_Texto para análise_.
Mulheres ao poder? Sim, mas (ainda) pouco
«Alguns homens», avisa Adriana Rodrigues, «ainda se sentem donos e senhores da política». «Mas são cada vez menos», diz a mulher que a 12 de outubro foi a candidata mais votada para a Assembleia Municipal de Vale de Cambra. Foram umas «eleições históricas» naquele concelho serrano do distrito, diz a deputada - pela primeira vez uma mulher venceu as eleições para a Assembleia Municipal e também pela primeira vez mulheres assumirão a presidência de juntas de freguesia.
Mas embora existam sinais encorajadores como o de Vale de Cambra, a desproporção entre mulheres e homens em cargos políticos ainda persiste. O Diário de Aveiro pegou nos resultados das últimas eleições autárquicas no distrito e fez contas. Alguns números saltam à vista: em 19 executivos camarários, em apenas um (Albergaria) o número de mulheres é superior ao de homens; há apenas duas presidentes de câmara e quatro presidentes de assembleia municipal; nas freguesias, só 17,8 por cento dos presidentes são mulheres; em vários municípios, não há uma única presidente de junta. Os exemplos multiplicam-se – apesar de progressos nos últimos anos, este é ainda um mundo (muito) mais de homens do que de mulheres. Catarina Silva, autarca de 39 anos em Mozelos, resume assim a situação: «há ainda muito trabalho a fazer».
A professora de Educação Física é a primeira mulher a dirigir esta freguesia de Santa Maria da Feira. O município, o mais populoso do distrito e aquele com maior número de freguesias, é um bom símbolo da realidade autárquica: das suas 28 juntas, apenas quatro são governadas no feminino. Das seis vozes femininas com quem o Diário de Aveiro falou parece possível extrair uma ideia geral: as coisas estão melhores mas ainda longe do ideal.
Catarina Silva fez parte do executivo nos últimos 12 anos – agora subiu de posto. Diz que foi uma escolha natural, não pelo seu «perfil político» mas pela experiência acumulada e por ser alguém «próximo das pessoas». Foi já isso, acredita, que a fez ser desafiada para entrar na vida política. «Há 12 anos fui convidada porque sabiam que eu era alguém que conhecia muita gente, porque estou muito ligada ao associativismo, e muito próxima das pessoas», conta.
Nunca fez planos, porém, para chegar tão longe. «Nunca pensei ser presidente», garante. A experiência como autarca tem sido «positiva» mas a exigência vai agora aumentar. «É preciso gostar muito da freguesia e estar disponível para ouvir e para resolver pequenos problemas. É muito desafiante mas também muito gratificante», diz. Concorrer a uma presidência «não é fácil», sobretudo quando a vida não está organizada para isso.
Na política sempre se sentiu igual aos colegas masculinos. «Nunca me senti inferior aos homens e como mulher sempre senti todo o apoio», assinala. Diz, ainda assim, que «há ainda muito trabalho a fazer» para uma igualdade plena. «Mas a ideia que a política é só para homens está a mudar», conclui.

_Listagem de dados_.
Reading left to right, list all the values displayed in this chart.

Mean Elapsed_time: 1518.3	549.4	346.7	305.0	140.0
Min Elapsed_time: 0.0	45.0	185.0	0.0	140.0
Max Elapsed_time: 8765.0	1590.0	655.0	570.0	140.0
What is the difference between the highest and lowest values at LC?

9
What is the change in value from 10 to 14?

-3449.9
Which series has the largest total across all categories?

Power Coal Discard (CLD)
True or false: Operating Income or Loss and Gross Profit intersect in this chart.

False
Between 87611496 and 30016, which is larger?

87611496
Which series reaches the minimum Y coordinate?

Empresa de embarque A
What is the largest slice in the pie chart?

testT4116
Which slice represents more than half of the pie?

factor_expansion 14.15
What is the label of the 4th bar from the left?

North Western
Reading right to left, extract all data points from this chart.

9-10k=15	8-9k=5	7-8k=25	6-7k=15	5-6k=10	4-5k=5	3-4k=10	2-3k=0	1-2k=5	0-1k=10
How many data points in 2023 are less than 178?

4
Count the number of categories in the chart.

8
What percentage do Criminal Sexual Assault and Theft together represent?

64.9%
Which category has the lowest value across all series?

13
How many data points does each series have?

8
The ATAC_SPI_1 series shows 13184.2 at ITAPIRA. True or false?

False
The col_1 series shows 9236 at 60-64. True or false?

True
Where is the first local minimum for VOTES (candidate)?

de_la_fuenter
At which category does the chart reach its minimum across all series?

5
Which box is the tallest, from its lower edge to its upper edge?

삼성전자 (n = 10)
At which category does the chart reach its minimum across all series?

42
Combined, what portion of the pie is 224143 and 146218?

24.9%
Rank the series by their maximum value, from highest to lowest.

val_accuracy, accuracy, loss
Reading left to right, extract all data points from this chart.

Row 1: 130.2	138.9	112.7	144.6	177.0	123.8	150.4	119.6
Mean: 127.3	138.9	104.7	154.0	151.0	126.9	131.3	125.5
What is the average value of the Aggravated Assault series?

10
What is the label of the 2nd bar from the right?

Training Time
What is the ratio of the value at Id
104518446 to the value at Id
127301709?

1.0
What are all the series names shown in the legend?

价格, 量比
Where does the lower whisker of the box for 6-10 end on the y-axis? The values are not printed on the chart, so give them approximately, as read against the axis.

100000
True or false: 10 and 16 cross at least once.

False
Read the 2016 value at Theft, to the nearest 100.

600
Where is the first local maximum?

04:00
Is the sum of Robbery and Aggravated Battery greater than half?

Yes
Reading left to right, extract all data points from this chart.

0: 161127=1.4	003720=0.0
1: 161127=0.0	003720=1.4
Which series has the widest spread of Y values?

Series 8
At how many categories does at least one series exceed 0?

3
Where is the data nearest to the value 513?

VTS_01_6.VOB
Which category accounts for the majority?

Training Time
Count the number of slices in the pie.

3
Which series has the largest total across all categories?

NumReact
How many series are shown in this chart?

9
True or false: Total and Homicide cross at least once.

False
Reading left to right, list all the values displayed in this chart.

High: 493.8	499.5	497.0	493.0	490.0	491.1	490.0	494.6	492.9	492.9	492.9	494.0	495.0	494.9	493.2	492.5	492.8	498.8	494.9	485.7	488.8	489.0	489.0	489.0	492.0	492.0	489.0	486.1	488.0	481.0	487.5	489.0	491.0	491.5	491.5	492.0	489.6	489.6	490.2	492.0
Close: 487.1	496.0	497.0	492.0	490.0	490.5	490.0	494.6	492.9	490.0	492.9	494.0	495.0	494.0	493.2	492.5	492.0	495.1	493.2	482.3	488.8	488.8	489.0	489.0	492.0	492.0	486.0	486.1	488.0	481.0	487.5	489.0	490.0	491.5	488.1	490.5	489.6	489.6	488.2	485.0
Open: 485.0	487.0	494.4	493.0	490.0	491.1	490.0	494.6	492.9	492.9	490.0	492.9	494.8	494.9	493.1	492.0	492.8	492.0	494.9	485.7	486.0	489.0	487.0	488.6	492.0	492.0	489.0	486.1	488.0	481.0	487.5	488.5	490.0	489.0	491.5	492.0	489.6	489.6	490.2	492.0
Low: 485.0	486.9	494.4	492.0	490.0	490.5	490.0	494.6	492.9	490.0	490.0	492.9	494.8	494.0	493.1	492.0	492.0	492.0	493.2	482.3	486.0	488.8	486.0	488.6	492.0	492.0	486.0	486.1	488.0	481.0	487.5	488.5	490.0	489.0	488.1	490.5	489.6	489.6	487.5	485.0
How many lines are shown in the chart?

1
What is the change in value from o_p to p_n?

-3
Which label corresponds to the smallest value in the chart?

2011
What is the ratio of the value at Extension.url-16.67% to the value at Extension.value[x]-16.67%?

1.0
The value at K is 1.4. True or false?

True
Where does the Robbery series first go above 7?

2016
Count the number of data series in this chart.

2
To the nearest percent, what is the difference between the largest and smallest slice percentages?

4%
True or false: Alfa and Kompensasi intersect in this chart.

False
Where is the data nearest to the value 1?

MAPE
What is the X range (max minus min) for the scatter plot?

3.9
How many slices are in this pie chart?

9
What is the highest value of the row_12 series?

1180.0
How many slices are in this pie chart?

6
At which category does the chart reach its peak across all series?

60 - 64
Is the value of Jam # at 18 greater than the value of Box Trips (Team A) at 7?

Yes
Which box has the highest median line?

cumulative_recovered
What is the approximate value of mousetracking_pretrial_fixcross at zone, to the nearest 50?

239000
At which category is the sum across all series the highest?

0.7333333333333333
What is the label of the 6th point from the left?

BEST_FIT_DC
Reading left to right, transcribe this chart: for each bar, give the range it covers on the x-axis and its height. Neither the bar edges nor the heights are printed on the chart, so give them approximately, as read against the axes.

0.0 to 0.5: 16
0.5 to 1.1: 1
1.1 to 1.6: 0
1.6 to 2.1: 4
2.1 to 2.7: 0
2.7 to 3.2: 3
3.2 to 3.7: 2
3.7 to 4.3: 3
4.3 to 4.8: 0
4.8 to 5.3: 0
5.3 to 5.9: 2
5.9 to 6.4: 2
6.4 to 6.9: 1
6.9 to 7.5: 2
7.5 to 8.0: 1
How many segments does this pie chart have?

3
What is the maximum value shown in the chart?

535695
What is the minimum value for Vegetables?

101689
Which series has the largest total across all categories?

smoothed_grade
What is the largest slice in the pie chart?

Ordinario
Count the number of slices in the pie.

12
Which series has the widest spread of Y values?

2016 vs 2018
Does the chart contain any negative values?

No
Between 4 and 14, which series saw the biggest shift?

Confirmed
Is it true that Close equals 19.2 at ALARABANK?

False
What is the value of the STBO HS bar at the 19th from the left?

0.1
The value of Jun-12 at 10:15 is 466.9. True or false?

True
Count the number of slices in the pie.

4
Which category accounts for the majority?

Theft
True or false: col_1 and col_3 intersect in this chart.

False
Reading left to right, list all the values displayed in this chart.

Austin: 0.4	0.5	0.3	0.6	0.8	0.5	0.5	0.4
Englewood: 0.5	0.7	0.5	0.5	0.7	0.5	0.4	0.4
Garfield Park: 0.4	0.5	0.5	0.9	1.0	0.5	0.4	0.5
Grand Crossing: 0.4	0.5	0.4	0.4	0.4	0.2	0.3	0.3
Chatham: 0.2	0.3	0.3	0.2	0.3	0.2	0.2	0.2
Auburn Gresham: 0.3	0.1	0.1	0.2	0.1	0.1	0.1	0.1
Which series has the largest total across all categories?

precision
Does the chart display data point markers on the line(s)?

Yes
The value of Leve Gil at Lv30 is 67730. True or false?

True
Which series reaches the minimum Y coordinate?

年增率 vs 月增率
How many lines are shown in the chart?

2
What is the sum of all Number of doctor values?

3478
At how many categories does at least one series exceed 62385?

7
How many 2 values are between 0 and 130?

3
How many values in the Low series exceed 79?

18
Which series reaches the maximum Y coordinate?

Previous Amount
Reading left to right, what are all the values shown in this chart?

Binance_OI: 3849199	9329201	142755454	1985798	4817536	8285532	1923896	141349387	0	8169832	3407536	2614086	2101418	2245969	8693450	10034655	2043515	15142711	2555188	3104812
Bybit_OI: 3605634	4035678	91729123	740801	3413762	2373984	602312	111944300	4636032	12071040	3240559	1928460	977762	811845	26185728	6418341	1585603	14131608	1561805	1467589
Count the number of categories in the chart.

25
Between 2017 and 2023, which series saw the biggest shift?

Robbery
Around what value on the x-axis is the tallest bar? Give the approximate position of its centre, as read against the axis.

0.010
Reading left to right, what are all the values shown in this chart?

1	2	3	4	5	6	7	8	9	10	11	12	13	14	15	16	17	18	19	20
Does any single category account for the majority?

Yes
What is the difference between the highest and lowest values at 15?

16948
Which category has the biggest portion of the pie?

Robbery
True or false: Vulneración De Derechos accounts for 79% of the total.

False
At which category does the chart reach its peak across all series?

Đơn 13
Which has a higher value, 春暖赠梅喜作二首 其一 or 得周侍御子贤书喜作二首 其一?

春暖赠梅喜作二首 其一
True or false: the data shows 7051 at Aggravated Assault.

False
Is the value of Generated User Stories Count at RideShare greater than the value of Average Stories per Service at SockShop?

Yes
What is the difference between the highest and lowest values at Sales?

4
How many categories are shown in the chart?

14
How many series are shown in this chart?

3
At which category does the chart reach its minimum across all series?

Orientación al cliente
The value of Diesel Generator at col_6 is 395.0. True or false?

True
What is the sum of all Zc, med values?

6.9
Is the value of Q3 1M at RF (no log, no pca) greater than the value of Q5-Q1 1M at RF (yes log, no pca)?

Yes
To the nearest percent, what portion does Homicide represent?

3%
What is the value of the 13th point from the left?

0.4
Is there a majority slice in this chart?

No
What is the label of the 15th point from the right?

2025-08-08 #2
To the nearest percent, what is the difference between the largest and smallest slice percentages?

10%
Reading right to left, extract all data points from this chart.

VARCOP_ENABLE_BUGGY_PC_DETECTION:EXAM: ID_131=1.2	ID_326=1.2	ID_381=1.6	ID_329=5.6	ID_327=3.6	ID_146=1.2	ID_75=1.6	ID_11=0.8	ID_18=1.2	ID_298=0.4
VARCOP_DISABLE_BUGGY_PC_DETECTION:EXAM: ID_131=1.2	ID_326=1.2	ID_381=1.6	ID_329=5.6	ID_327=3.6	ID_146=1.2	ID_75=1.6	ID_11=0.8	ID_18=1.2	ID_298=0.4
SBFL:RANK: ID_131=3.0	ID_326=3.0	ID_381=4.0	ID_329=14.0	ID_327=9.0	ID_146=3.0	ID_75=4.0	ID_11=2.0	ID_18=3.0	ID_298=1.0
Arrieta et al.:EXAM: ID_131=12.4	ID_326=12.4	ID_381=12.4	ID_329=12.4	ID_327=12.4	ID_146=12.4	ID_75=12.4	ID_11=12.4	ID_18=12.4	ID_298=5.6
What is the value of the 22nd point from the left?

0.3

_Instrução de trabalho_.
No texto para análise, quantas das 28 juntas de freguesia de Santa Maria da Feira são governadas por mulheres?

_A sua resposta_.
Apenas quatro.